▶ _YOUR GOAL_: Could the entries below be transcribed word for word, with the pictures omitted?

Dataset entries:

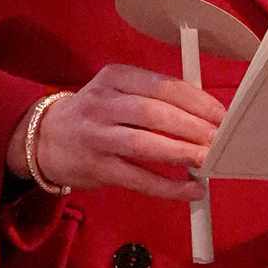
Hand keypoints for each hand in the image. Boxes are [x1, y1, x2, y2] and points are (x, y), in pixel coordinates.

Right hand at [7, 68, 223, 201]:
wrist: (46, 139)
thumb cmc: (96, 115)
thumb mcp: (118, 92)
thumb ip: (156, 98)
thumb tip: (208, 116)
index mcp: (115, 77)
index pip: (163, 86)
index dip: (197, 101)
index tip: (221, 116)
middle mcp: (102, 103)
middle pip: (155, 113)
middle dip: (193, 127)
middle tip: (220, 140)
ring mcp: (97, 136)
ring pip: (144, 144)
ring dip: (181, 153)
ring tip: (208, 160)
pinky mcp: (96, 168)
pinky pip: (137, 178)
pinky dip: (168, 186)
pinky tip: (191, 189)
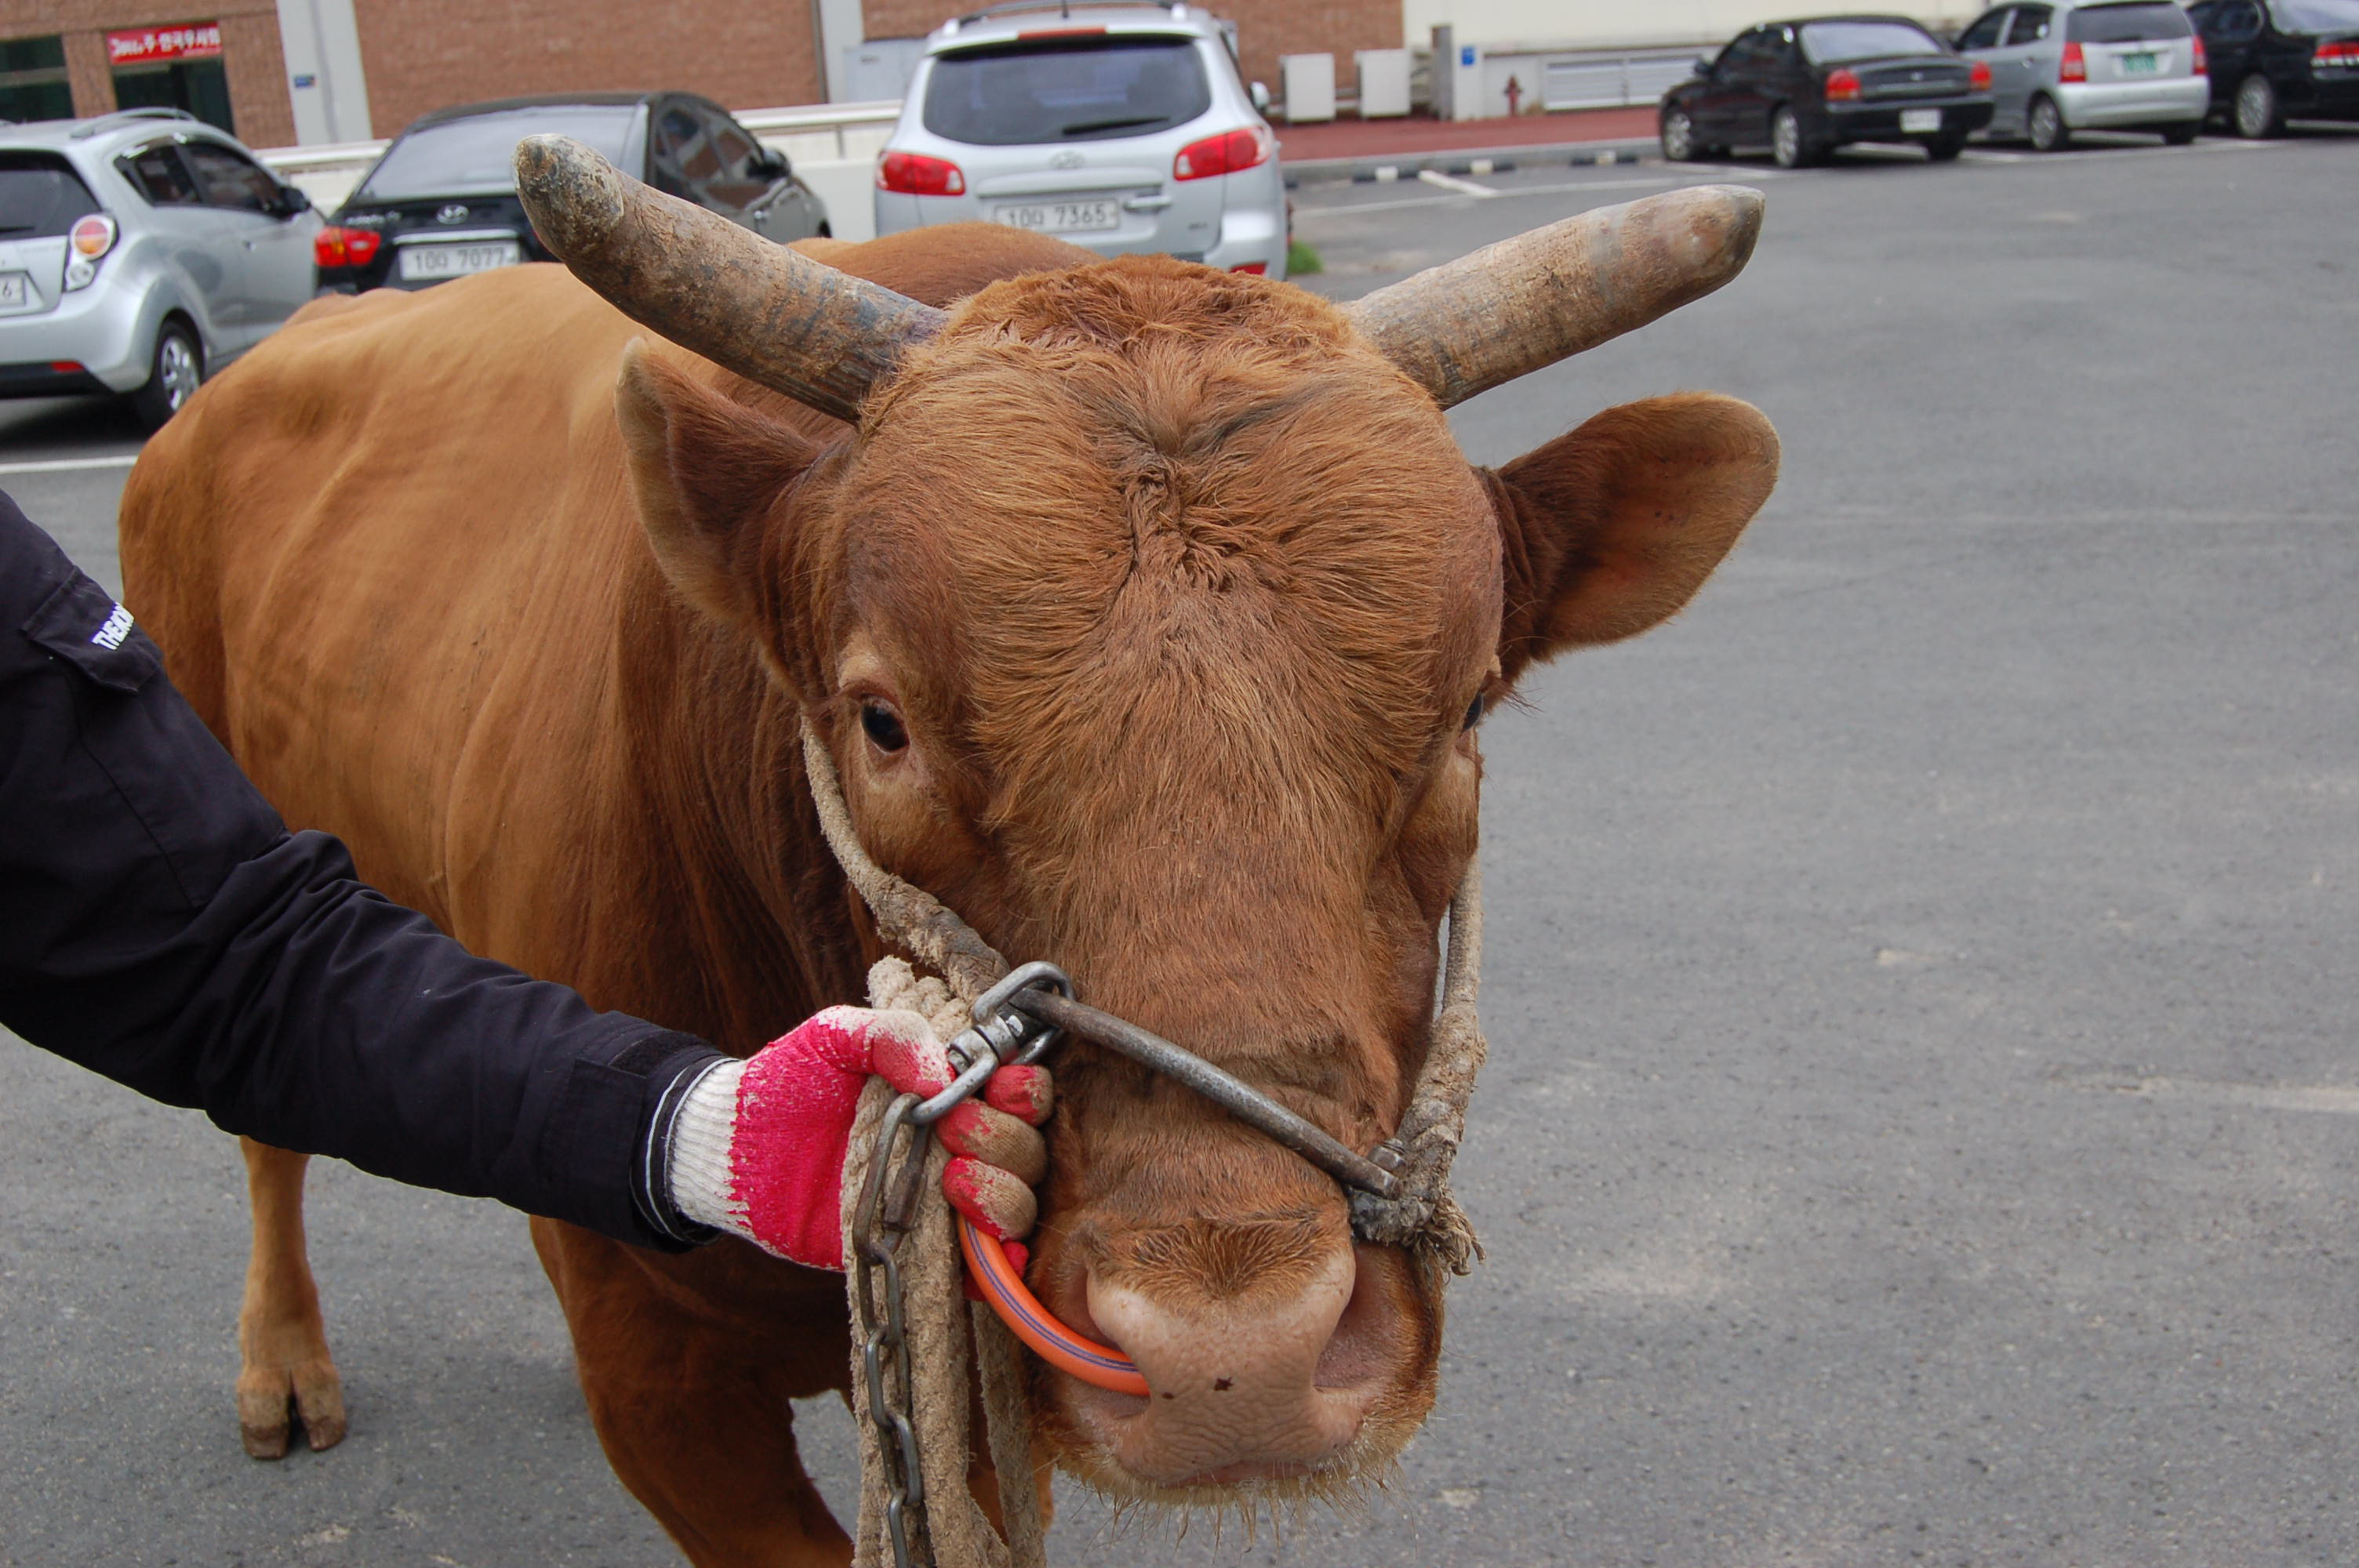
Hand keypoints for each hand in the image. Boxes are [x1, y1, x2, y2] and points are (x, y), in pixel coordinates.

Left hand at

▶ _REPLY TO THE EXERCISE_:
Hand keypoints for each hand in the image. Boxes are [x1, y1, x2, y2] and points are (x, y), in pixel coordinates.

Right hand at [7, 68, 223, 201]:
wrist: (46, 139)
thumb cmc: (96, 115)
thumb mcp: (118, 92)
thumb ip: (156, 98)
thumb tip: (208, 116)
index mcp: (115, 77)
index pip: (163, 86)
index dip: (197, 101)
index tip: (221, 116)
middle mcp: (102, 103)
middle pip: (155, 113)
middle dip: (193, 127)
middle tip: (220, 140)
ring mcp: (97, 136)
ring pip: (144, 144)
ring dip: (181, 153)
ring tip: (208, 160)
pinky mcp: (96, 168)
pinky pip: (137, 178)
pinky dip: (168, 186)
pinky tip: (191, 189)
Hand keypoints for each hand in the image. Boxes are [x1, y1, x2, y2] and points are (x, y), in pixel coordinates.

Left hand at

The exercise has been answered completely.